For each class of peptide library, the amino acid occurrences in P6–P6′ are shown as heat maps. Above each heat map, the number of identified cleaved peptides is specified. B. Taking into account the relative natural abundances of amino acids, iceLogo representations of the different cleavage site specificities obtained from the GluC library are shown. Peptide sequences were aligned on the scissile bond between P1 and P1′. Statistically significant amino acid residue occurrences present (P<0.01) were plotted and amino acid heights are indicative for the degree of conservation at the indicated position. Residues that were completely absent in the identified terminal peptides are shown below in pink.

Figure 4

A. Upper panel. MALDI-TOF spectrum of the synthetic peptide AVIGRKFGDP. The sample contained a minor synthesis contaminant of AVIGRKFGD. The experimental determined [M+H]⁺ is 1059.52 Da (predicted m/z is 1059.22 Da). The sequence is presented by the spectra. The two asterix peaks represent the MALDI matrix peaks which are found in all the spectra in this m/z range. Second panel. MALDI-TOF spectrum of matriptase-2. Third panel. MALDI-TOF spectrum of the synthetic peptide added to matriptase-2 at 0 h. Lower panel. MALDI-TOF spectrum of the assay reaction products generated after incubation of the synthetic peptide with matriptase-2 for 18 h. The spectral peak at 1059.52 m/z disappeared and a new peak at 515.31 Da appeared corresponding to the cleavage product [AVIGR+H]⁺ (predicted m/z is 514.96 Da). B. Upper panel. MALDI-TOF spectrum of the dimethylated (dm) synthetic peptide (dm)AVIGR(dm)KFGDP. The experimental determined [M+H]⁺ is 1115.52 Da. The sequence is presented on the spectral peak. The two asterix peaks represent the MALDI matrix peaks and they can be found in all the spectra. Second panel. MALDI-TOF spectrum of matriptase-2. Third panel. MALDI-TOF spectrum of the reaction products after incubation of the dimethylated synthetic peptide with matriptase-2 added at 0 h. Lower panel. MALDI-TOF spectrum of the reaction products after incubation of the dimethylated synthetic peptide with matriptase-2 for 18 h. The peak at 1115.52 Da disappeared and a new peak at 543.30 Da appeared, corresponding to [dAVIGR+H]⁺. Red (dm) is dimethylation.

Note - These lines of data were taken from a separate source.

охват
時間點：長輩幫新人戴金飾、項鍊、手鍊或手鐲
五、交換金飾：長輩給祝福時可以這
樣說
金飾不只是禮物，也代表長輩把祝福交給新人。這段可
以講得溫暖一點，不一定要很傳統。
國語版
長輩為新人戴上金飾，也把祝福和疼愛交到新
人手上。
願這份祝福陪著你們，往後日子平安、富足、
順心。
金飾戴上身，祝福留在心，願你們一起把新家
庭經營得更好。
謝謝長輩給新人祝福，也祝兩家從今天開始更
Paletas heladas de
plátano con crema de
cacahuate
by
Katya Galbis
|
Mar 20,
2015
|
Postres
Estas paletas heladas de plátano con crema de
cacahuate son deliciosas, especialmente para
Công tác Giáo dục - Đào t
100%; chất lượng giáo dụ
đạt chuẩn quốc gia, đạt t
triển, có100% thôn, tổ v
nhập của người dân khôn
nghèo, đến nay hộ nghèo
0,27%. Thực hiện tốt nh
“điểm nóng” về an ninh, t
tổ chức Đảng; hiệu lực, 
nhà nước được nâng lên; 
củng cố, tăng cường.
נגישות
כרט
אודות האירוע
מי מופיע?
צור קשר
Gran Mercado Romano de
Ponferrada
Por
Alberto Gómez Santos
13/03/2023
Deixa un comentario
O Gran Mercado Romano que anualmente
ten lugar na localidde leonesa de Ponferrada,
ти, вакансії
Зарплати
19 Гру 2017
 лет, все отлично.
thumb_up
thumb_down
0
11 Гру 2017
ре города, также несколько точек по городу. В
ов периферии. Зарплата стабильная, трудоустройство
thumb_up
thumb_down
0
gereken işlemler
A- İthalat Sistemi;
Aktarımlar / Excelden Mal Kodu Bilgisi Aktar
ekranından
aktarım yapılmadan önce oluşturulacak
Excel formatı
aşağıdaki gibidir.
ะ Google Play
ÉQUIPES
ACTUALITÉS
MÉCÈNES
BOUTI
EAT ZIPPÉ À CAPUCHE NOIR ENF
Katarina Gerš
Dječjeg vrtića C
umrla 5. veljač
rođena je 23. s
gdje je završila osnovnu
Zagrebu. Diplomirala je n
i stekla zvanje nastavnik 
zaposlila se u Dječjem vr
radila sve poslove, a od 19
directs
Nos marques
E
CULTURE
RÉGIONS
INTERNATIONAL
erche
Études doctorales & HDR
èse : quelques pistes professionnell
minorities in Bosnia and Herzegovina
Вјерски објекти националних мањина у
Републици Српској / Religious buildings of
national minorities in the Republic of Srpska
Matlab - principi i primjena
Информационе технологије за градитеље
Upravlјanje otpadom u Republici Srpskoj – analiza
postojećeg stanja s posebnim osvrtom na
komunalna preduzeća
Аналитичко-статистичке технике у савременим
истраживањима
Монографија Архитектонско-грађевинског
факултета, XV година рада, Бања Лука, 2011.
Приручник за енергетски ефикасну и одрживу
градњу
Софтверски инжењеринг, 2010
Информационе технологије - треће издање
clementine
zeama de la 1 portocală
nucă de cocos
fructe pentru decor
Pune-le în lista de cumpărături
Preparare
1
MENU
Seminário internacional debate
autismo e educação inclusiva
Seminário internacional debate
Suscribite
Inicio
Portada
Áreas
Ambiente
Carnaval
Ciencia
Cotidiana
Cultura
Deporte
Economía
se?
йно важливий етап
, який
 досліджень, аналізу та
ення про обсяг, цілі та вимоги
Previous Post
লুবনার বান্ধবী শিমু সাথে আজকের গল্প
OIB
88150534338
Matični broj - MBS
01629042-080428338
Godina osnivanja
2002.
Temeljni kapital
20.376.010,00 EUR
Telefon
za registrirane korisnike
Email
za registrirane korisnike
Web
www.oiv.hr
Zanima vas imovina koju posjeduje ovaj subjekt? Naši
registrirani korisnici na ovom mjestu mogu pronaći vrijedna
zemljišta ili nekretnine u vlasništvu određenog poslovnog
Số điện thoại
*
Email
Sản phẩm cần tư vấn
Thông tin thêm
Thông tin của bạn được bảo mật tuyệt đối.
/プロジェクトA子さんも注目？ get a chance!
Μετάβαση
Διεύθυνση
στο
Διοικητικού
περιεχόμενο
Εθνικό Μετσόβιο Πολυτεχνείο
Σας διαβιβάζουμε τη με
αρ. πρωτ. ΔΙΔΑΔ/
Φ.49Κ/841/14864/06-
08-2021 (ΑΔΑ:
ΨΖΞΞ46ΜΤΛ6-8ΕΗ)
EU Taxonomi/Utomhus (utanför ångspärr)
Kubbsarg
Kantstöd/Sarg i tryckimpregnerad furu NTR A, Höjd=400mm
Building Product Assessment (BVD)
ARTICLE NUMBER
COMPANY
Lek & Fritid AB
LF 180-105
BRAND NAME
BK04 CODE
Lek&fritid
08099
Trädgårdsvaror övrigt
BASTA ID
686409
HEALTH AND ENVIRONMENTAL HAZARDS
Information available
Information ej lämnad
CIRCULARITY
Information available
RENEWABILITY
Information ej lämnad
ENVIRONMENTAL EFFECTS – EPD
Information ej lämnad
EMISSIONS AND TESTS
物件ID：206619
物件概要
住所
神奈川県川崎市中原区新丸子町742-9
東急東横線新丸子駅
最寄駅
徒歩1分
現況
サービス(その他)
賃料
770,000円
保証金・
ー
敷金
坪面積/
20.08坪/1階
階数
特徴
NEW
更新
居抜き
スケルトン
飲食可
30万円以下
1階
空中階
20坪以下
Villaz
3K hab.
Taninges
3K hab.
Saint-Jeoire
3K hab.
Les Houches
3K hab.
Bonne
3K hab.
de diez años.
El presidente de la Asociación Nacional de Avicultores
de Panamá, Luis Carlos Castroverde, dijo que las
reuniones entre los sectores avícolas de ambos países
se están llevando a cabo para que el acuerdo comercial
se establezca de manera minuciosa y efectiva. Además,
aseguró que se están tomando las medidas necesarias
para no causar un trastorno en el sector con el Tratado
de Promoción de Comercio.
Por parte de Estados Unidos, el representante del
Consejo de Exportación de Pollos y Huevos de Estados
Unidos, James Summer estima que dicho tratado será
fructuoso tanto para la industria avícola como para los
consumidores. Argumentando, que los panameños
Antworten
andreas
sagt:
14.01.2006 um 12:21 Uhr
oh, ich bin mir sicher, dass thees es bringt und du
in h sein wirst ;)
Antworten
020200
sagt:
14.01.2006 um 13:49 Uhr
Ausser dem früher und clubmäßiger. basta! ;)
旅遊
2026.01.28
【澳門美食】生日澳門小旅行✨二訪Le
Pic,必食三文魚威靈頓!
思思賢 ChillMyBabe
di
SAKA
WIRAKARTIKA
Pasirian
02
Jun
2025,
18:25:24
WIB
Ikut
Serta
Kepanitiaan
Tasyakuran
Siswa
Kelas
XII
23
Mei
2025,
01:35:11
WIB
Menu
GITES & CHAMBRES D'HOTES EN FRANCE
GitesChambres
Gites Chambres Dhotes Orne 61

Figure 5. A Schematic representation of the dodecapeptide (AEAALR↓KLLEVA) used for active site docking.

The deep TTSP S1 subsite, accommodating the P1-Arg, is shown. B. Structural model of matriptase-2 with the peptide substrate (AEAALRKLLEVA) identified by PICS docked into the active site. Matriptase-2 was colored according to its surface charge distribution, and is shown in standard orientation with the modeled peptide occupying subsites S6 to S6′ (from left to right). C. Close-up views of the active site illustrating the deep and negatively charged S1 pocket (left) and key stabilizing interaction between the protease and the modeled peptide (right).